● **What is required**
Your answer must be the lines from the start of the records through the line with "thumb cmc: (185, 140)", exactly as written, without the pictures.

== Exercise data ==

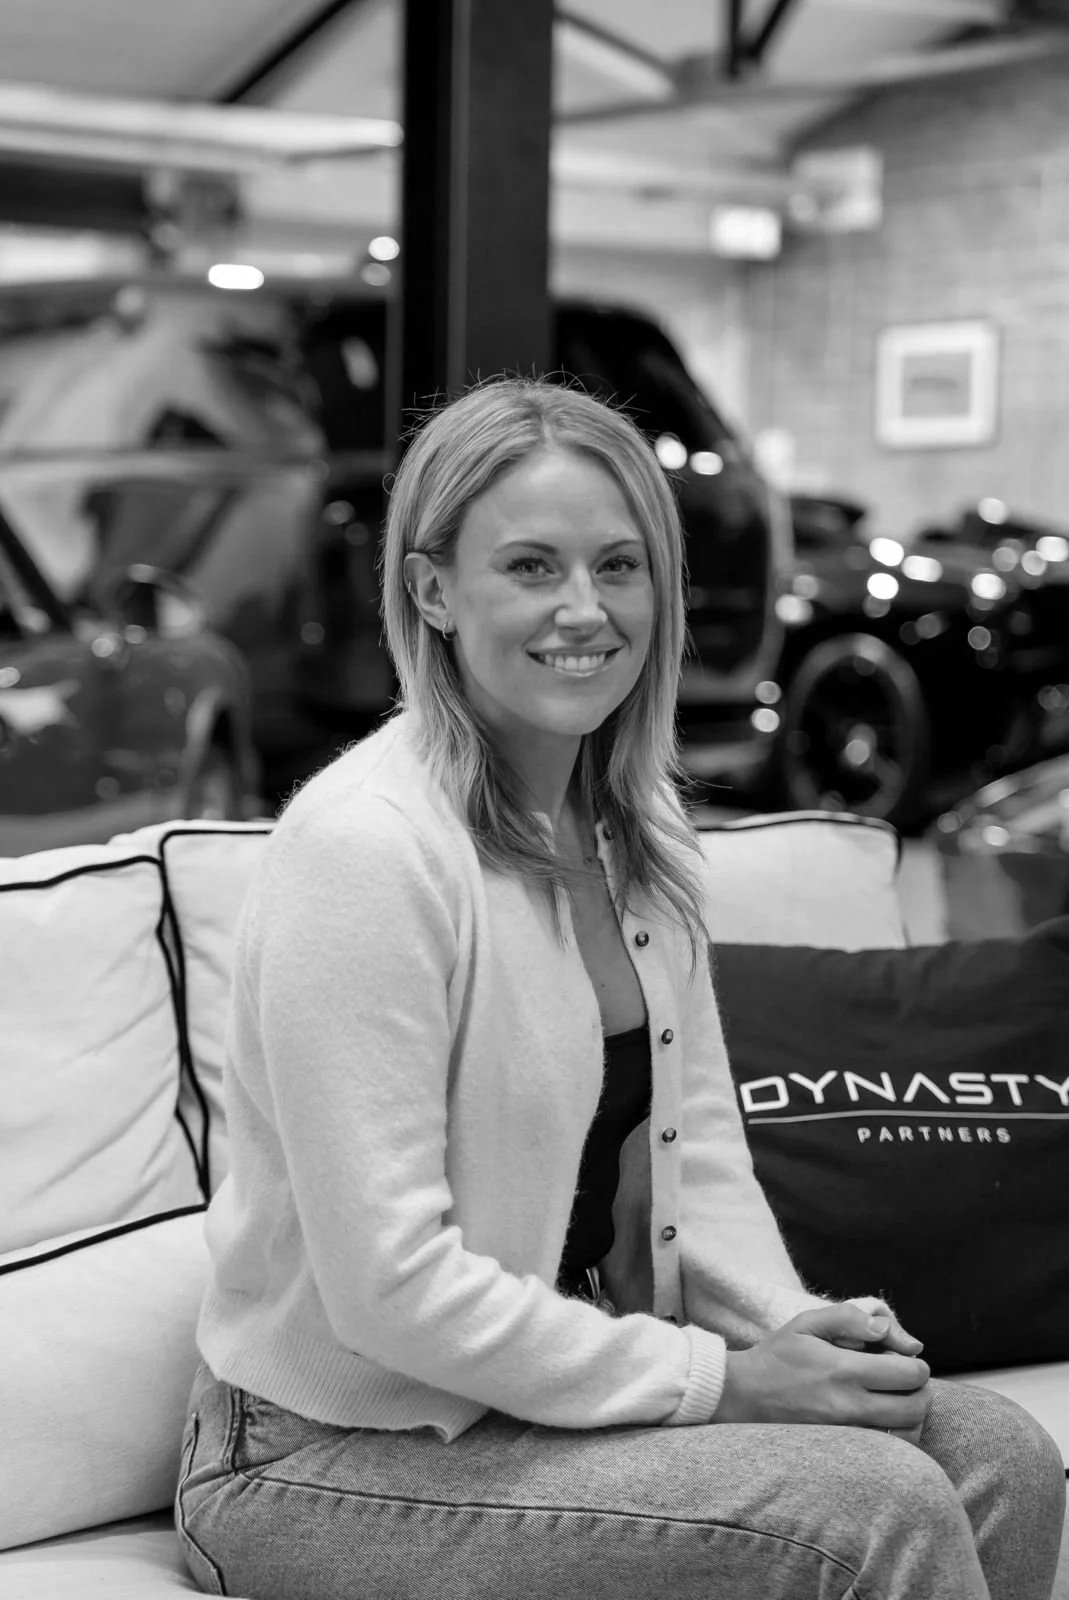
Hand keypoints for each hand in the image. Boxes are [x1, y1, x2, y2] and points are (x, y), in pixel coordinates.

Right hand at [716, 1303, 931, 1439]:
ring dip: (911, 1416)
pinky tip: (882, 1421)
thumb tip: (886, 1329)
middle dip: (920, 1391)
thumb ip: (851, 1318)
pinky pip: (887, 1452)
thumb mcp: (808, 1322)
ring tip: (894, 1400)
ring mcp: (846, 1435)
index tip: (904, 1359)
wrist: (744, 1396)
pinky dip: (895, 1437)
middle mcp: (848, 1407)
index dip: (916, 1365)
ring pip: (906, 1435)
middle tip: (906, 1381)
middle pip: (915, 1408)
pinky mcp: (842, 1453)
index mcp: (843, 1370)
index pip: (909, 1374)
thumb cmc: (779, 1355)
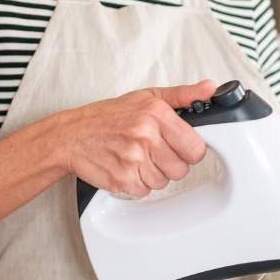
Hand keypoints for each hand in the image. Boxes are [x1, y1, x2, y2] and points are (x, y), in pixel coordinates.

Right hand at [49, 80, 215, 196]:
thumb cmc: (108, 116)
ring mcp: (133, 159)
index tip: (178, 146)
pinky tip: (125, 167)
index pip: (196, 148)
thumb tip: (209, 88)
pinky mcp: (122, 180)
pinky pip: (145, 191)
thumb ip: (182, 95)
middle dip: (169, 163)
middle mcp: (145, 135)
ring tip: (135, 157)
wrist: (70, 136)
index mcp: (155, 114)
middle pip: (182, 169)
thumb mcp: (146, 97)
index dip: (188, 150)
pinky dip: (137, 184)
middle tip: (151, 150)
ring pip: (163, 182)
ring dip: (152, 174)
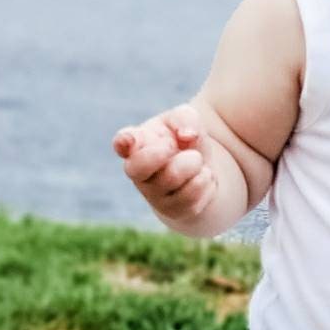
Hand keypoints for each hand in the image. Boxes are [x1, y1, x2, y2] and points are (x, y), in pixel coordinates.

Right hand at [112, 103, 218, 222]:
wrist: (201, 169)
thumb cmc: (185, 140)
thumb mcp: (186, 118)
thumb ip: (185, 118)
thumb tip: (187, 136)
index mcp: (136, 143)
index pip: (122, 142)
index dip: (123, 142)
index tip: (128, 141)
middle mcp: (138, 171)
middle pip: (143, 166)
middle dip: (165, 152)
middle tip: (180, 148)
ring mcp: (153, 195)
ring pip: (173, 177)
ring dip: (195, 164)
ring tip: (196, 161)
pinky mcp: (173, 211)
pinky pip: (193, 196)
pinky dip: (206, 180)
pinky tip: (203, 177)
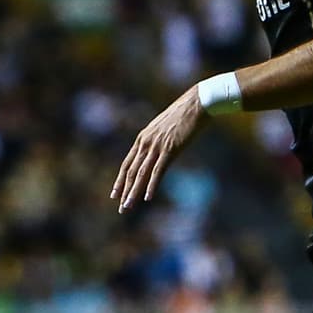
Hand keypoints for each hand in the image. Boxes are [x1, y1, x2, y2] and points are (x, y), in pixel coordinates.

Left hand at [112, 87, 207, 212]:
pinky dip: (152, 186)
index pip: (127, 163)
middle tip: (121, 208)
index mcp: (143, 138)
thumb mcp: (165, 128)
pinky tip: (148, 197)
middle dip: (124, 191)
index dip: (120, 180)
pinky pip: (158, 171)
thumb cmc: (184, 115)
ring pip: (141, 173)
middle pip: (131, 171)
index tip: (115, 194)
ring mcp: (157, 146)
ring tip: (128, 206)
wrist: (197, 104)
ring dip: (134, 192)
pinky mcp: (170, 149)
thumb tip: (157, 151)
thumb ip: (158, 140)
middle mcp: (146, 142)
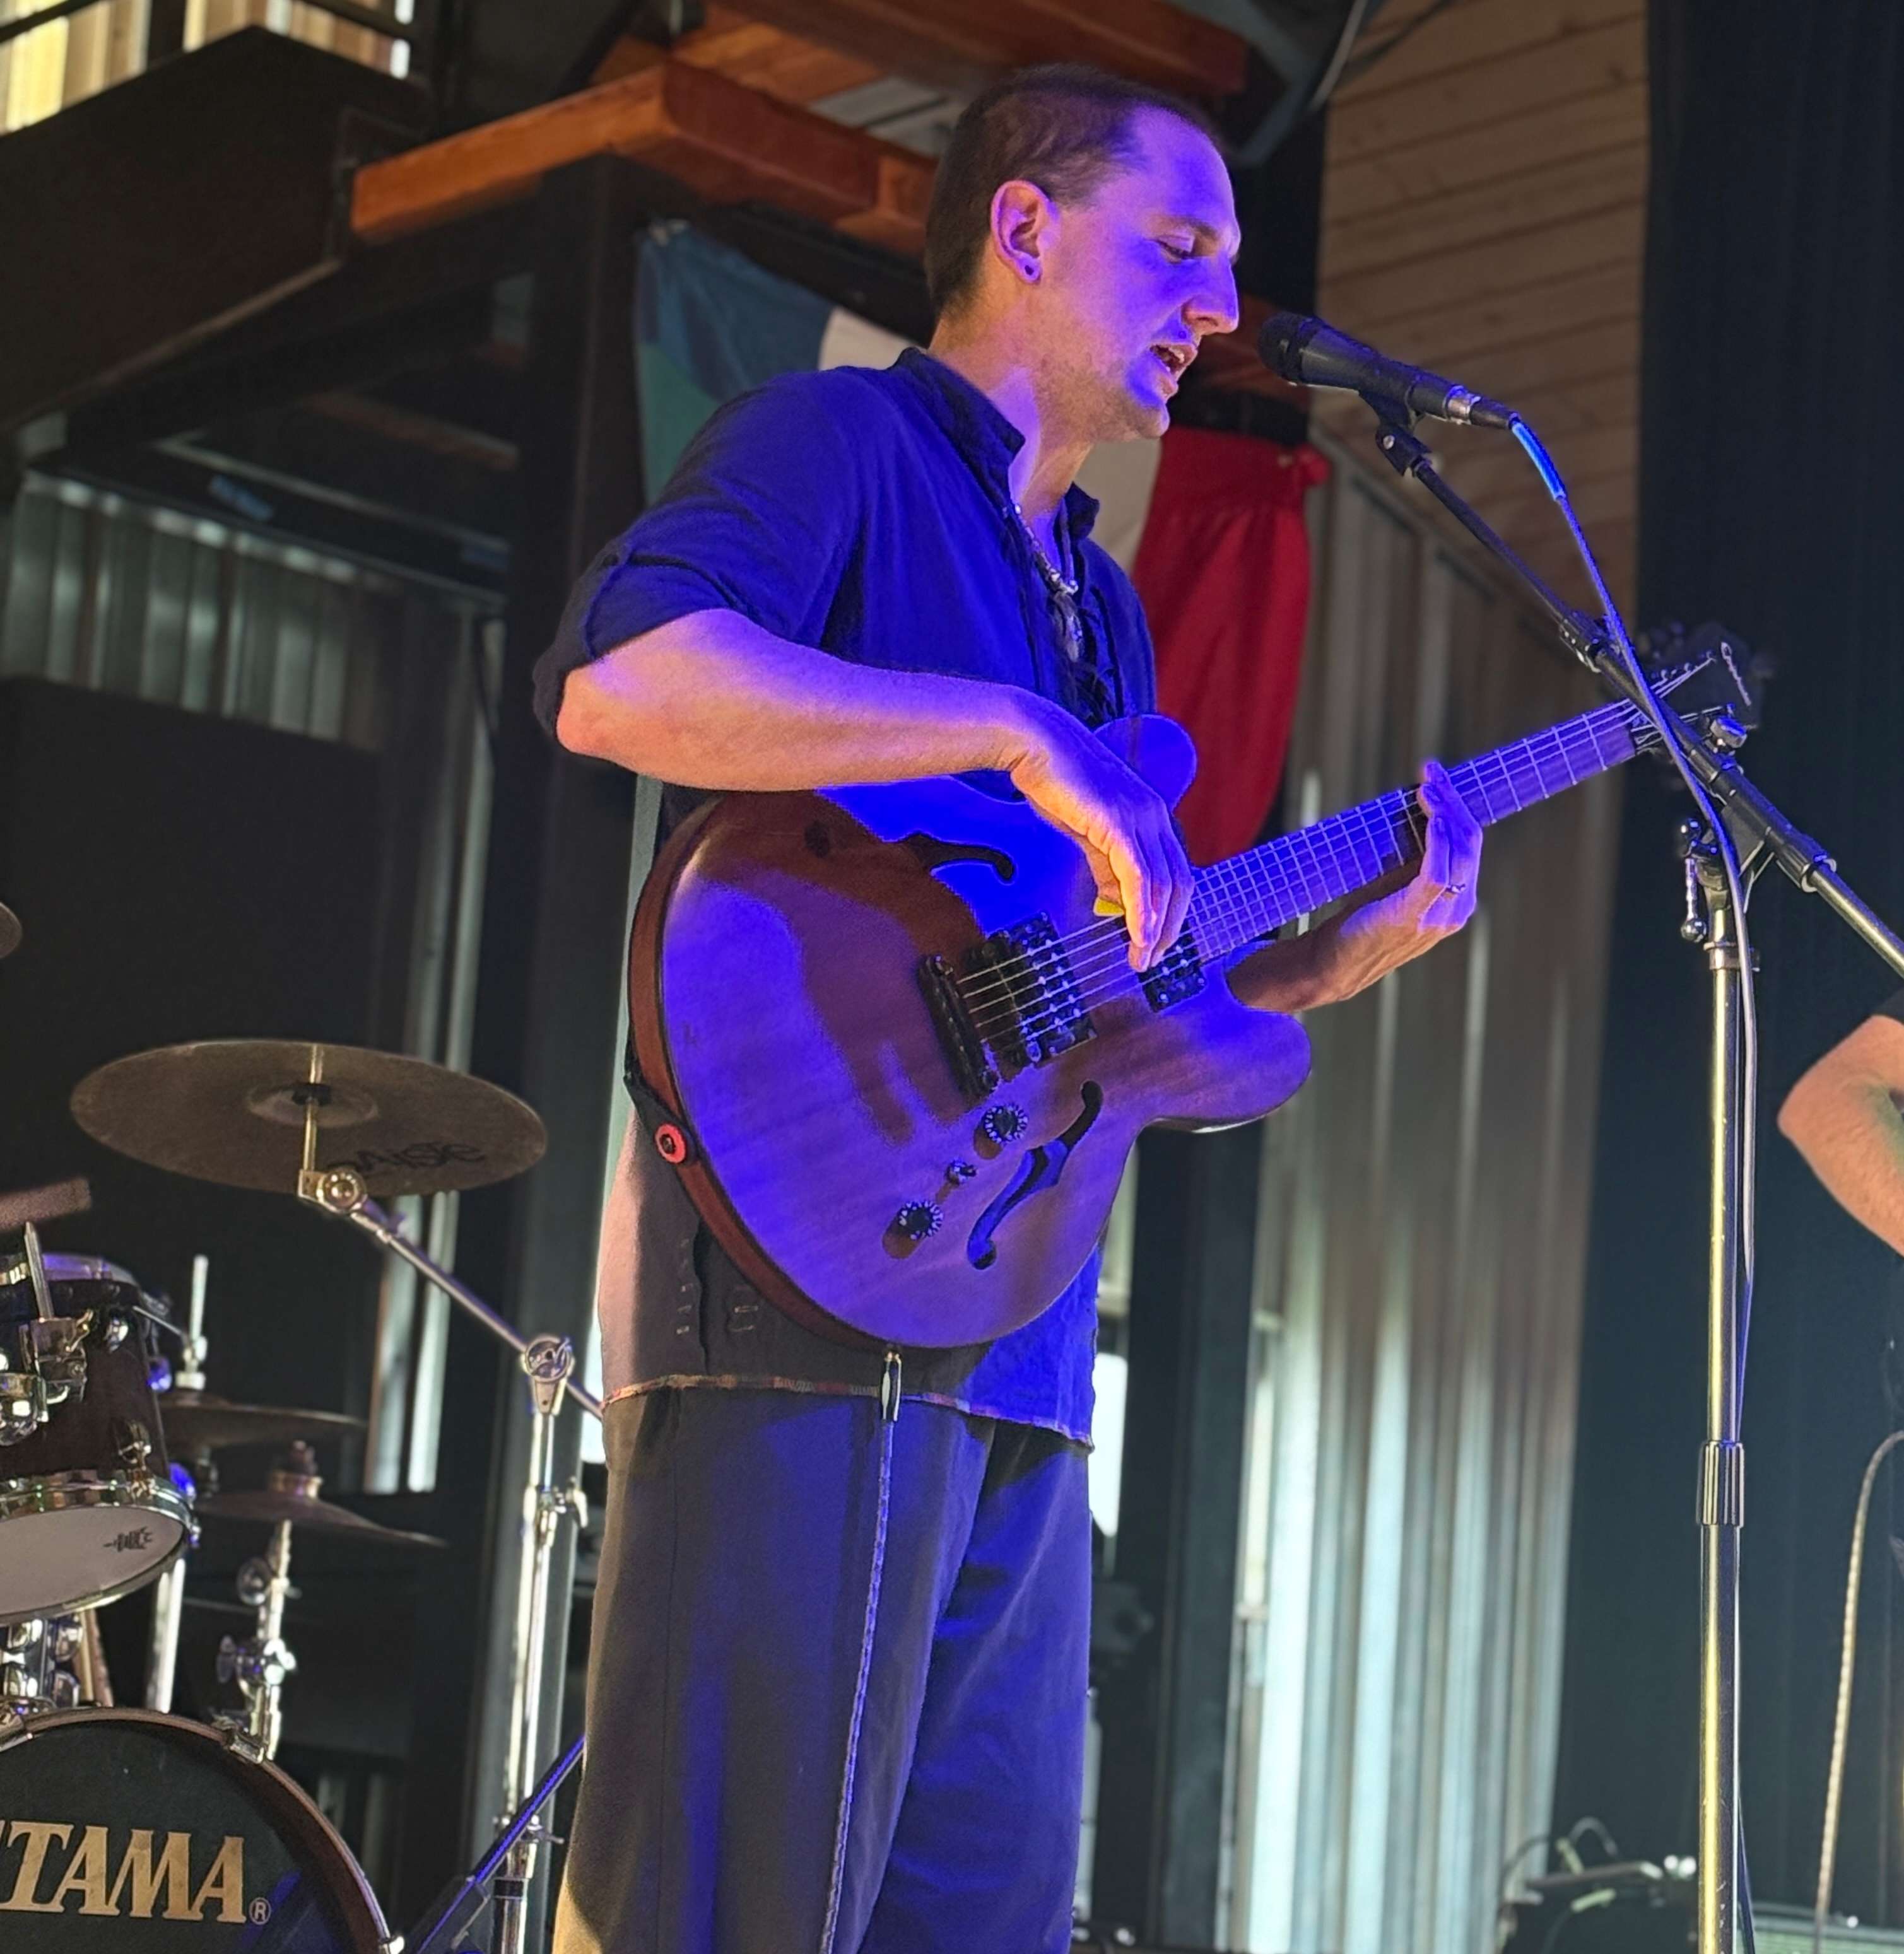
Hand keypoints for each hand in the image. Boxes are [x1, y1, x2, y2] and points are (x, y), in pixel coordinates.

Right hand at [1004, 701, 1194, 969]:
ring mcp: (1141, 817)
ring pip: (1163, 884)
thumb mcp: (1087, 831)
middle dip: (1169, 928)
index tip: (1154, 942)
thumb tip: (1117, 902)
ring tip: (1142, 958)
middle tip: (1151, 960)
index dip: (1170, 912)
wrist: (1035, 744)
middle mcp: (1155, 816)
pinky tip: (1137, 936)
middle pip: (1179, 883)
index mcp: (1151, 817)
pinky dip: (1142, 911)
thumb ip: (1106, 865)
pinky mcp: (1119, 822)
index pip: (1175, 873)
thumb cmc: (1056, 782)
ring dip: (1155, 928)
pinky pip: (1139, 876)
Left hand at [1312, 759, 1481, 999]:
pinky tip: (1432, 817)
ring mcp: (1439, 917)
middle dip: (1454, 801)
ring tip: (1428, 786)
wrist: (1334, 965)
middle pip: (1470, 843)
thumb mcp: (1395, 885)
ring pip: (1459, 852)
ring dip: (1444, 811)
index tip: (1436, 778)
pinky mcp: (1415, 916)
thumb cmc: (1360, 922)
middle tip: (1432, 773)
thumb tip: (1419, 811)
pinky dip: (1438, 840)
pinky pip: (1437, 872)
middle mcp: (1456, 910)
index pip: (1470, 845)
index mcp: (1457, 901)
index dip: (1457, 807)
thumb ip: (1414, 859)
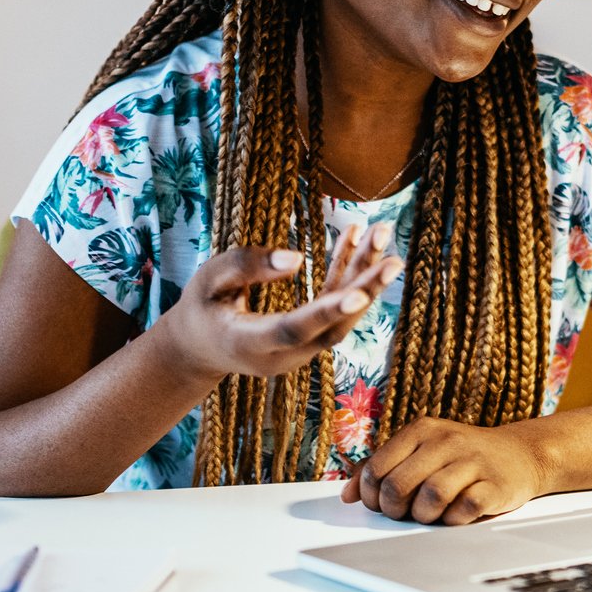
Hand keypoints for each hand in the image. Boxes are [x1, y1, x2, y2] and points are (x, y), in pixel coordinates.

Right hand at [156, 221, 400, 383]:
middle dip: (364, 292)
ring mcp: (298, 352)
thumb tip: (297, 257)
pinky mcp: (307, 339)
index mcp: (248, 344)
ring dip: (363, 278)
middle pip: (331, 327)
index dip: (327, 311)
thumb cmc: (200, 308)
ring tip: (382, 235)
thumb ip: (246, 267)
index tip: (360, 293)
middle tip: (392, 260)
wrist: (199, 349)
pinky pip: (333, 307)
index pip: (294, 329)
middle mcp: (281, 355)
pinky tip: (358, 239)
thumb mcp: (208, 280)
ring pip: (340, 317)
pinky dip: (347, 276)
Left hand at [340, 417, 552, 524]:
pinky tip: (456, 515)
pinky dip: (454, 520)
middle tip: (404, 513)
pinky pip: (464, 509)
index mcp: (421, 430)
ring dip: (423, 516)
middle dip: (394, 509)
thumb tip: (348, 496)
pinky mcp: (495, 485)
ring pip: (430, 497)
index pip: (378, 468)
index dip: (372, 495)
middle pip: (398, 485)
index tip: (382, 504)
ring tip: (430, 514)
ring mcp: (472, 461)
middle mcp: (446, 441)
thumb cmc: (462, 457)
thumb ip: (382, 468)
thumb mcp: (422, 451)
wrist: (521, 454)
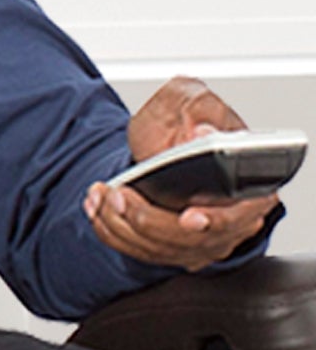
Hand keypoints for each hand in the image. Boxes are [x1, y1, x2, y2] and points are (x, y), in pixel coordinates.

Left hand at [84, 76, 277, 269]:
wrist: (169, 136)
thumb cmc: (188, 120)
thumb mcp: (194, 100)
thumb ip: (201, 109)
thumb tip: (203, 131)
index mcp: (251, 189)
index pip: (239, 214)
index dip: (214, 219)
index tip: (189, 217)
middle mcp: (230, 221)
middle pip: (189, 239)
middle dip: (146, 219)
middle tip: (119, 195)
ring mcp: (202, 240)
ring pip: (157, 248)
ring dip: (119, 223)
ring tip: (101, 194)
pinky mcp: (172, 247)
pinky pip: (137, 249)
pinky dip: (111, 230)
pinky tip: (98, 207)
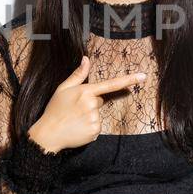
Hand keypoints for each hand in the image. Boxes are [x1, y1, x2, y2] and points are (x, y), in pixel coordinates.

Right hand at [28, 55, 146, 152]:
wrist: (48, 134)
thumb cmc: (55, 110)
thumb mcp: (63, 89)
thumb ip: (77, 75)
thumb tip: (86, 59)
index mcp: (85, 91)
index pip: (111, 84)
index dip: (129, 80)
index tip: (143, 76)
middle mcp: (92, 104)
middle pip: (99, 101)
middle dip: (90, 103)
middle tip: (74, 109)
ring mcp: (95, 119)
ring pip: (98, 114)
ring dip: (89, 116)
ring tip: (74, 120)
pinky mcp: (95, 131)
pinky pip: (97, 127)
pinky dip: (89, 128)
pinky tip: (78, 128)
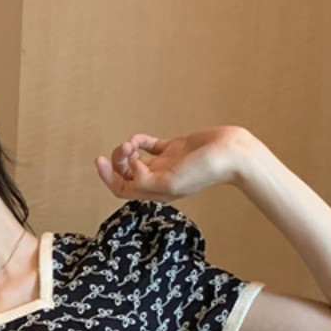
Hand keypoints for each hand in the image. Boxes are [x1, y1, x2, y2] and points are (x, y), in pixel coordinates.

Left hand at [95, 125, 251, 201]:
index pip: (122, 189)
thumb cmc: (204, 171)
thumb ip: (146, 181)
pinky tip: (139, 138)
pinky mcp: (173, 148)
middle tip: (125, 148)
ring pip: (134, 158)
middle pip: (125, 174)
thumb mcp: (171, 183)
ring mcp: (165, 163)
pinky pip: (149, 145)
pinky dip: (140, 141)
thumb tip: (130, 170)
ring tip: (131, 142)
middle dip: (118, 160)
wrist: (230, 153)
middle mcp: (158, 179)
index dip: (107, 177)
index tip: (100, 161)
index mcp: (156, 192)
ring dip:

===

● **Answer section**
Hand keypoints for each hand in the image. Boxes are [x1, y1, x2, y2] and points are (x, y), in pixel coordinates.

Right hand at [716, 1303, 931, 1439]:
ring dip: (911, 1416)
pinky tip: (882, 1421)
thumb tip: (886, 1329)
middle dip: (920, 1391)
thumb ip: (851, 1318)
pinky pip: (887, 1452)
thumb mcp: (808, 1322)
ring tip: (894, 1400)
ring mcp: (846, 1435)
index tip: (904, 1359)
wrist: (744, 1396)
pinky dip: (895, 1437)
middle mcp: (848, 1407)
index dip: (916, 1365)
ring pip: (906, 1435)
middle tip: (906, 1381)
middle pip: (915, 1408)
pinky mcp: (842, 1453)
index mcp: (843, 1370)
index pip: (909, 1374)
thumb cmc: (779, 1355)
Hand keypoints for each hand in the image. Boxes are [x1, y1, x2, y2] and points are (x, y), in pixel coordinates.

Right hand at [49, 80, 215, 196]:
thumb cmc: (108, 116)
ring mcp: (133, 159)
index tip: (178, 146)
pinky tip: (125, 167)
index pip: (196, 148)
thumb tip: (209, 88)
pinky mcp: (122, 180)
pinky pip: (145, 191)
thumb ip: (182, 95)
middle dip: (169, 163)
middle mcp: (145, 135)
ring tip: (135, 157)
wrist: (70, 136)
index mcp: (155, 114)
middle pip: (182, 169)
thumb mcp: (146, 97)
index dip: (188, 150)
pinky dip: (137, 184)
middle tip: (151, 150)
ring pip: (163, 182)
ring dip: (152, 174)
Hand keypoints for each hand in the image. Boxes are [x1, y1, x2, y2] and points are (x, y), in pixel coordinates.

Right hand at [112, 103, 218, 222]:
wrist: (201, 169)
thumb cmc: (185, 140)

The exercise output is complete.